Using this definition on our asset we see for example:
  • Looking at the maximum reduction from previous high of -48.5 days in the last 5 years of Alexion Pharmaceuticals, we see it is relatively lower, thus worse in comparison to the benchmark SPY (-24.5 days)
  • Compared with SPY (-18.8 days) in the period of the last 3 years, the maximum reduction from previous high of -46.5 days is lower, thus worse.

MaxDuration:

'The Drawdown Duration is the length of any peak to peak period, or the time between new equity highs. The Max Drawdown Duration is the worst (the maximum/longest) amount of time an investment has seen between peaks (equity highs). Many assume Max DD Duration is the length of time between new highs during which the Max DD (magnitude) occurred. But that isn’t always the case. The Max DD duration is the longest time between peaks, period.

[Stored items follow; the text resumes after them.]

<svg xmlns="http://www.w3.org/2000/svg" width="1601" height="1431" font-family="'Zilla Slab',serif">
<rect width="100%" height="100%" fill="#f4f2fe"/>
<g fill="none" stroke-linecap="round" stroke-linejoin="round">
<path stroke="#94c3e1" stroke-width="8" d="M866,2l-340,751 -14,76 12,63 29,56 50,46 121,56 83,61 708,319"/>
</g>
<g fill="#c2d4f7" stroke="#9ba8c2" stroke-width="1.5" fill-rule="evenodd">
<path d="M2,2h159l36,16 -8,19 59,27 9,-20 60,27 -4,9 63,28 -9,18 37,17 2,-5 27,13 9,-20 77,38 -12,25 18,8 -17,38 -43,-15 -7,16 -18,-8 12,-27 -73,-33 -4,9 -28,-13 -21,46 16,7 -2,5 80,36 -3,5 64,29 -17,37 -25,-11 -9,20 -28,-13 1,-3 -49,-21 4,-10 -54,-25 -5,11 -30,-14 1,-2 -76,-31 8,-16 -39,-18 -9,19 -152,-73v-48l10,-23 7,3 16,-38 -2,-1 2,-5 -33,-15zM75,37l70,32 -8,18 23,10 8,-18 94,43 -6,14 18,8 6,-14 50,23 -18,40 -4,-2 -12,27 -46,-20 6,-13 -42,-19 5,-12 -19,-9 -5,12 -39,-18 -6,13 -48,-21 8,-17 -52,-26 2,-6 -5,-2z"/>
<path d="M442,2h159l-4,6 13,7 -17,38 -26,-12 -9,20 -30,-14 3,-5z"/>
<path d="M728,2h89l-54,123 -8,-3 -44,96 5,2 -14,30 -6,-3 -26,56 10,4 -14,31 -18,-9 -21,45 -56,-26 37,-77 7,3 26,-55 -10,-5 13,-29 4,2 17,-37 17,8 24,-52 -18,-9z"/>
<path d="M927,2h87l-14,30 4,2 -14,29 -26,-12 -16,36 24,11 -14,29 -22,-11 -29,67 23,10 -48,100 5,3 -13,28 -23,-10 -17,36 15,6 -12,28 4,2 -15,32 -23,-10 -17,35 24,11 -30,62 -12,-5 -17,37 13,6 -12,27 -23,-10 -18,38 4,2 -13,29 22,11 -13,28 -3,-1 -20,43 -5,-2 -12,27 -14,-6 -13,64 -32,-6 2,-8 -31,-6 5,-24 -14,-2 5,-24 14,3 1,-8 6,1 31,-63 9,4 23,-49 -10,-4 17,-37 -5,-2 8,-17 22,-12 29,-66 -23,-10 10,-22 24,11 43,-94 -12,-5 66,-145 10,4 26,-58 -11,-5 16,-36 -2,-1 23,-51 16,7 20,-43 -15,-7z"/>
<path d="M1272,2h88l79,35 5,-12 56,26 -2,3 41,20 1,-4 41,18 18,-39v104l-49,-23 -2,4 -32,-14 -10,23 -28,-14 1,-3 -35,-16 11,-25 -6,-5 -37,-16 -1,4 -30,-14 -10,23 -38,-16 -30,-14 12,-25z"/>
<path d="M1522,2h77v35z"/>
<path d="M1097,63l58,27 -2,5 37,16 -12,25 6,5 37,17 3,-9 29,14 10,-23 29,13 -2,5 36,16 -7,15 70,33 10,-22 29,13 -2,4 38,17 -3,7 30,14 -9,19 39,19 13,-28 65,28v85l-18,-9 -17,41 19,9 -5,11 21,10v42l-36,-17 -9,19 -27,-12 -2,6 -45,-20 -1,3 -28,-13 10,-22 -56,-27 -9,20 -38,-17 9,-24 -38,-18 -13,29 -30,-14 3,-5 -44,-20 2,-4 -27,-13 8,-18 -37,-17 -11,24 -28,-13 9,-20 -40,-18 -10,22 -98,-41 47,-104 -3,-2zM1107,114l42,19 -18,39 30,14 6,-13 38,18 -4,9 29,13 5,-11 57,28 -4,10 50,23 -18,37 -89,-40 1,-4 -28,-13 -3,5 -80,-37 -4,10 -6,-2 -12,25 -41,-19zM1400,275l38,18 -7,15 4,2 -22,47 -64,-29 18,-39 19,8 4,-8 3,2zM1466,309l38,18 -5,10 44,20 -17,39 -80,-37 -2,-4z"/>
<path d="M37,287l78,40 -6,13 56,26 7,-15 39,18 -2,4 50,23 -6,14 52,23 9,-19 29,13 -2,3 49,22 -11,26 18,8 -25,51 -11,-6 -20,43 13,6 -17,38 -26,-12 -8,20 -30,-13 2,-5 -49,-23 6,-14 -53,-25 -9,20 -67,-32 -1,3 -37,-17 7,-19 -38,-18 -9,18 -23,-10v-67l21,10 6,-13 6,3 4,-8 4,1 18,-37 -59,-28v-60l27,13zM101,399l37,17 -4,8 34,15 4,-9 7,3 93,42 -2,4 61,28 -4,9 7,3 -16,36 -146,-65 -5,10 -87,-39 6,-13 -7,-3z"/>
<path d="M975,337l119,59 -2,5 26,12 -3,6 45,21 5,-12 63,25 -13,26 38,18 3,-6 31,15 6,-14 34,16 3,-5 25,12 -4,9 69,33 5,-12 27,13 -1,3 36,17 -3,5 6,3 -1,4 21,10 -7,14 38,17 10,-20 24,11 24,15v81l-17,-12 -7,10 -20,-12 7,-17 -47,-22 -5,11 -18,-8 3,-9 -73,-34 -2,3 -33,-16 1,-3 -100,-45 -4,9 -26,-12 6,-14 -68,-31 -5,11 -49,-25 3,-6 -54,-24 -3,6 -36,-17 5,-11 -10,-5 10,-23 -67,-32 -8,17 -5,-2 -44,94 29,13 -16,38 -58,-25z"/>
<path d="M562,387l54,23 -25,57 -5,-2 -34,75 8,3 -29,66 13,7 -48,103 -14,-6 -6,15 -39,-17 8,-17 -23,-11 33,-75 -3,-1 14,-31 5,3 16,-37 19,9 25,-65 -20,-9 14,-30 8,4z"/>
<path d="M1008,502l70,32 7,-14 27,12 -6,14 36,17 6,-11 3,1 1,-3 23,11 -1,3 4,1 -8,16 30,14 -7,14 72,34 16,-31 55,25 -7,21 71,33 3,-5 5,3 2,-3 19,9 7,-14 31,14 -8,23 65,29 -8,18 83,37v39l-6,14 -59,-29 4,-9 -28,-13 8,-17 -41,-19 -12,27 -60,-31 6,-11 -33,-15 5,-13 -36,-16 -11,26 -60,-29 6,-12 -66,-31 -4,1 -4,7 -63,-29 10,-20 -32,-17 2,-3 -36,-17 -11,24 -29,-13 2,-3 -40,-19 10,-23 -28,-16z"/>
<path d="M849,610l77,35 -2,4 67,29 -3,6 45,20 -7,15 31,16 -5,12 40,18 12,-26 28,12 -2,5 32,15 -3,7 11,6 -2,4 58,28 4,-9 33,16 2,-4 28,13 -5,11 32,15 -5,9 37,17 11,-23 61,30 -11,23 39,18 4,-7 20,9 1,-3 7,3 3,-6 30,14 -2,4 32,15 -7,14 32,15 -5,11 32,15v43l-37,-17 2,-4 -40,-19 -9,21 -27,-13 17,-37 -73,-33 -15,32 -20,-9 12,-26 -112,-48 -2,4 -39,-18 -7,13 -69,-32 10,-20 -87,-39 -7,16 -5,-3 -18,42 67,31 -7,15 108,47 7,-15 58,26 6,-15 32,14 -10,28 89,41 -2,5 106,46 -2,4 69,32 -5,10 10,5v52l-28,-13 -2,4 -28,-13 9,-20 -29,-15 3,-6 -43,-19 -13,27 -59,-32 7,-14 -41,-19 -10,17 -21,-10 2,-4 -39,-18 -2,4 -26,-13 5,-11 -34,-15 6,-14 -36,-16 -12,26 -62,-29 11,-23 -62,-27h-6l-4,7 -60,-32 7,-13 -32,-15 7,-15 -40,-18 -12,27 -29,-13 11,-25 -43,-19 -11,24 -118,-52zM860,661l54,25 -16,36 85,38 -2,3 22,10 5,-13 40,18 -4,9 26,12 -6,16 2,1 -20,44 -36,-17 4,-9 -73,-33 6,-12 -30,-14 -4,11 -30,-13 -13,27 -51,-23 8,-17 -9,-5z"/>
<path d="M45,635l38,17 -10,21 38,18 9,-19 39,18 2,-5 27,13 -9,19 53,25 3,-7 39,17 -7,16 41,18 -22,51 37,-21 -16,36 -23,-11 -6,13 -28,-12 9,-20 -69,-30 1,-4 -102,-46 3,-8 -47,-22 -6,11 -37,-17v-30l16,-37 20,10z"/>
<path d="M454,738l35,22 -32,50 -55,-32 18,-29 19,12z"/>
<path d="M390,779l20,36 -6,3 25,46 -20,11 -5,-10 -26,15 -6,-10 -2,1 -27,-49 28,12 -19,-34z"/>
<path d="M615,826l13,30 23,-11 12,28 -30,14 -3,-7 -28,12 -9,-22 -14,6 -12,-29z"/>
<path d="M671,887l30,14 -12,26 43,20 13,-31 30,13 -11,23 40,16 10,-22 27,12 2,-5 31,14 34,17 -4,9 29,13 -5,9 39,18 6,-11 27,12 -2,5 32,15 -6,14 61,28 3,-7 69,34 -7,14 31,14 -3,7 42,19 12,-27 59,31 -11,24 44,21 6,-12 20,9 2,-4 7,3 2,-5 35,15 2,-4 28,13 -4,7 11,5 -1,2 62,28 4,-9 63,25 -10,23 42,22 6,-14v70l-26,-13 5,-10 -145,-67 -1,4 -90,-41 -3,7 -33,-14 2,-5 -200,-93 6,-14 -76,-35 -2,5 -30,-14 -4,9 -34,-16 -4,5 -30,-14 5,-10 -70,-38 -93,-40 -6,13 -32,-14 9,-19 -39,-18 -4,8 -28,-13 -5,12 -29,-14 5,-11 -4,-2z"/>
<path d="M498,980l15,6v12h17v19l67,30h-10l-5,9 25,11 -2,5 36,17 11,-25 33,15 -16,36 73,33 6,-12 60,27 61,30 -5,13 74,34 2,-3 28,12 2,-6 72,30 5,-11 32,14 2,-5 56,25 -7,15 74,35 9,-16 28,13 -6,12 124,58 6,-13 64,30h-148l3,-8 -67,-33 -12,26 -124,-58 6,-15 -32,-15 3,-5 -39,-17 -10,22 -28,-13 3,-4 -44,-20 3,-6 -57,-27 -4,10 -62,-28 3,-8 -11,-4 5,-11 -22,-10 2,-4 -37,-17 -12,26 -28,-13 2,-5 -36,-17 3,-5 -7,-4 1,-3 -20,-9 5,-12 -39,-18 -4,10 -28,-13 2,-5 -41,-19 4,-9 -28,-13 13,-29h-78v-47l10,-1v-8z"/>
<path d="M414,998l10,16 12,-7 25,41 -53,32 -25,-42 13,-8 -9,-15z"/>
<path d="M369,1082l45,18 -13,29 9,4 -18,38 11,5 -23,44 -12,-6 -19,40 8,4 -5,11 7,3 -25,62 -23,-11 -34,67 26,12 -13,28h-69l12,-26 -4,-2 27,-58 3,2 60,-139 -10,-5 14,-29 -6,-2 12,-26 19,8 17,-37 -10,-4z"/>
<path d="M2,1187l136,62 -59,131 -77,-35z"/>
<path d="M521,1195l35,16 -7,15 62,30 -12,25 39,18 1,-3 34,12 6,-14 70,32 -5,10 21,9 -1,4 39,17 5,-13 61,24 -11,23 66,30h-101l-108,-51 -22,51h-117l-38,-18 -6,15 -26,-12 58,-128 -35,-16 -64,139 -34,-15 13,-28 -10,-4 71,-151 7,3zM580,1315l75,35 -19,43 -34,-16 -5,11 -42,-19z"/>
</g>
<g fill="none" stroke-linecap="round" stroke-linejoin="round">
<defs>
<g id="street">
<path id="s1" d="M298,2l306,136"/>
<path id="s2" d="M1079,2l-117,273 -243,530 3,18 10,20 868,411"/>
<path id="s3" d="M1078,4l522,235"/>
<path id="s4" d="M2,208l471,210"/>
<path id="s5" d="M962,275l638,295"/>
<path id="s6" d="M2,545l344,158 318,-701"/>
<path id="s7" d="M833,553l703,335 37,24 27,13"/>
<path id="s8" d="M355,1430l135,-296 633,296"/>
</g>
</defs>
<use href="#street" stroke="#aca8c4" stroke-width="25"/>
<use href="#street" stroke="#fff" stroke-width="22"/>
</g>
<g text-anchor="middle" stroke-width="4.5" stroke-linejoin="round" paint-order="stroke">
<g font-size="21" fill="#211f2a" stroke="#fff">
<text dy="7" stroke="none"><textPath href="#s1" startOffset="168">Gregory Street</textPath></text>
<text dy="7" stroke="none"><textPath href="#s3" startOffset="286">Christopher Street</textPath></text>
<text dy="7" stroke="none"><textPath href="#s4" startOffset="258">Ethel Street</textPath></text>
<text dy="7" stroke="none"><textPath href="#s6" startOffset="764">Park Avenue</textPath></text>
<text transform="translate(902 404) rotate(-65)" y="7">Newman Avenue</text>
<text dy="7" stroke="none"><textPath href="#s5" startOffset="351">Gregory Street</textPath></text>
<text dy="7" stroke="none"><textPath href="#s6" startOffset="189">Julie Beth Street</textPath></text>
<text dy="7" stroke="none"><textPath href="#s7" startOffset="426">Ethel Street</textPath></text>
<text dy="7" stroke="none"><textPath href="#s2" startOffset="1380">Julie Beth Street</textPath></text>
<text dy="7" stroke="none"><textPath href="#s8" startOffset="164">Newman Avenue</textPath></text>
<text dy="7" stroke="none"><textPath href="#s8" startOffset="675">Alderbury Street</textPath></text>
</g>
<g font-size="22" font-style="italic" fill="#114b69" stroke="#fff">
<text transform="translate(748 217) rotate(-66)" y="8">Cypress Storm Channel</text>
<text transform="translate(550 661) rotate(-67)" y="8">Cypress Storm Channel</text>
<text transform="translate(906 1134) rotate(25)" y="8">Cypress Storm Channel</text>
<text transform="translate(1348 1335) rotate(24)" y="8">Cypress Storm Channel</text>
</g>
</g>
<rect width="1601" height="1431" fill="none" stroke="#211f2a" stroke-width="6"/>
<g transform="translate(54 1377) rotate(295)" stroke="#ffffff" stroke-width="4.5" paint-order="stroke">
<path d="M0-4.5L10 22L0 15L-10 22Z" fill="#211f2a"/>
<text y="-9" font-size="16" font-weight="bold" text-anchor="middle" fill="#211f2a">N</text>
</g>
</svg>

So it could be the time when the program also had its biggest peak to valley loss (and usually is, because the program needs a long time to recover from the largest loss), but it doesn’t have to be'

Using this definition on our asset we see for example:
  • The maximum days under water over 5 years of Alexion Pharmaceuticals is 816 days, which is greater, thus worse compared to the benchmark SPY (488 days) in the same period.
  • During the last 3 years, the maximum days below previous high is 423 days, which is greater, thus worse than the value of 87 days from the benchmark.

AveDuration:

'The Drawdown Duration is the length of any peak to peak period, or the time between new equity highs. The Avg Drawdown Duration is the average amount of time an investment has seen between peaks (equity highs), or in other terms the average of time under water of all drawdowns. So in contrast to the Maximum duration it does not measure only one drawdown event but calculates the average of all.'

Which means for our asset as example:
  • The average time in days below previous high water mark over 5 years of Alexion Pharmaceuticals is 292 days, which is greater, thus worse compared to the benchmark SPY (121 days) in the same period.
  • During the last 3 years, the average days below previous high is 140 days, which is greater, thus worse than the value of 21 days from the benchmark.

Performance (YTD)

Historical returns have been extended using synthetic data.

Allocations ()

Allocations

Returns (%)

  • Note that yearly returns do not equal the sum of monthly returns due to compounding.
  • Performance results of Alexion Pharmaceuticals are hypothetical and do not account for slippage, fees or taxes.